- _To do_:
Starting at the line with "MAGNESIUM OIL" and ending at the line with "combining pure natural ingredients with", print exactly the lines of the entries below. Pictures do not belong in the copy.

Segment Start: Dataset content

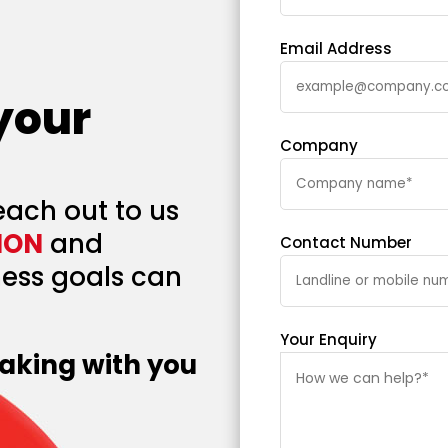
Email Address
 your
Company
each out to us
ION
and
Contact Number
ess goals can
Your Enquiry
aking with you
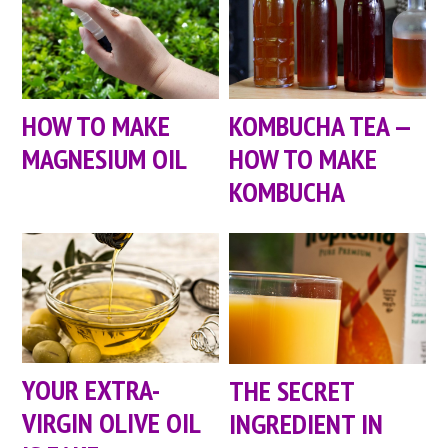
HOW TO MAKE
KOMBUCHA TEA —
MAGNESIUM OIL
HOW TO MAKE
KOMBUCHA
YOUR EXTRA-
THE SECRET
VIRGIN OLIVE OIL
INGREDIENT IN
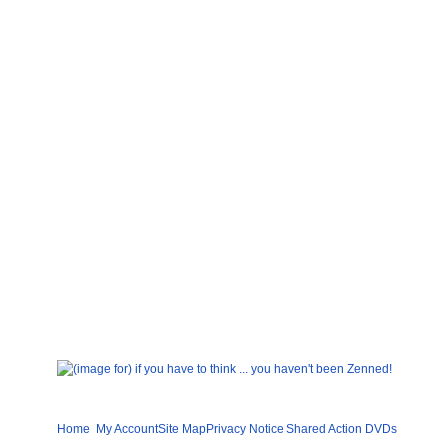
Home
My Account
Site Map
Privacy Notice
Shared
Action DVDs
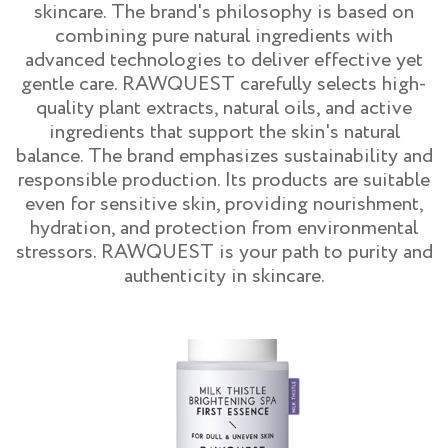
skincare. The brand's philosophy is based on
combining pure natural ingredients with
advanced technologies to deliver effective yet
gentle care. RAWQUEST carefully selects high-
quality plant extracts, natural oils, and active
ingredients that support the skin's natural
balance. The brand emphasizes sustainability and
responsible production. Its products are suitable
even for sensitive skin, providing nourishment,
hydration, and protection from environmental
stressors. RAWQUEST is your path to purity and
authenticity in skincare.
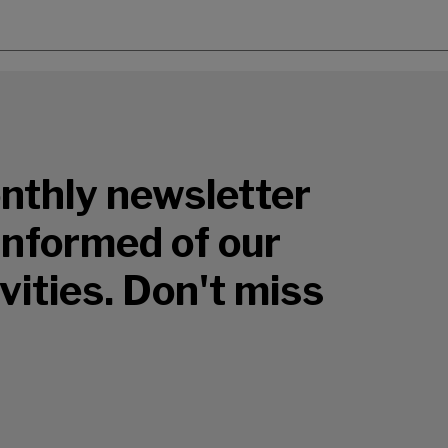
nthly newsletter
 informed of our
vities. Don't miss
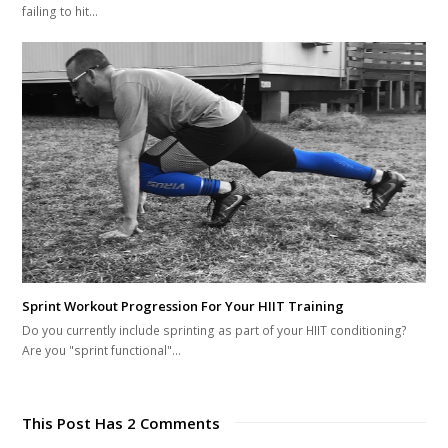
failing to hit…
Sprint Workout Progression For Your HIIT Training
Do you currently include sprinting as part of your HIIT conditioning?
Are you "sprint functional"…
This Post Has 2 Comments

Segment End: Dataset content
Segment Start: Dataset content

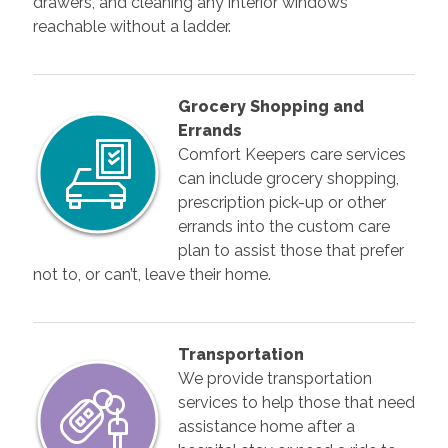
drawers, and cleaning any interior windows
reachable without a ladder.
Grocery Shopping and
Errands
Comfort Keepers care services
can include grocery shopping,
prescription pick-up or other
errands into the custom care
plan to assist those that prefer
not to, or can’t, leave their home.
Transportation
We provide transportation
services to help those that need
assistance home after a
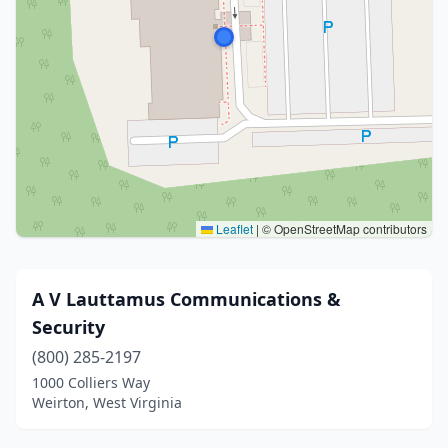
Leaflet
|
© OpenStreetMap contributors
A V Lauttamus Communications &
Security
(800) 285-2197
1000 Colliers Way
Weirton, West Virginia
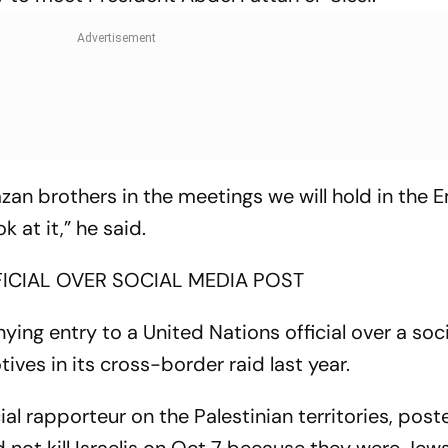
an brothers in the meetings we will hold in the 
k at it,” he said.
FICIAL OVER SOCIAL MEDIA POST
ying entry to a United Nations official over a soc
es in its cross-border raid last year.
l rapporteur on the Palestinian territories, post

Segment End: Dataset content

- _Response box_:
MAGNESIUM OIL
HOW TO MAKE
KOMBUCHA
YOUR EXTRA-
THE SECRET
VIRGIN OLIVE OIL
INGREDIENT IN
Home
My Account
Site Map
Privacy Notice
Shared
Action DVDs
skincare. The brand's philosophy is based on
combining pure natural ingredients with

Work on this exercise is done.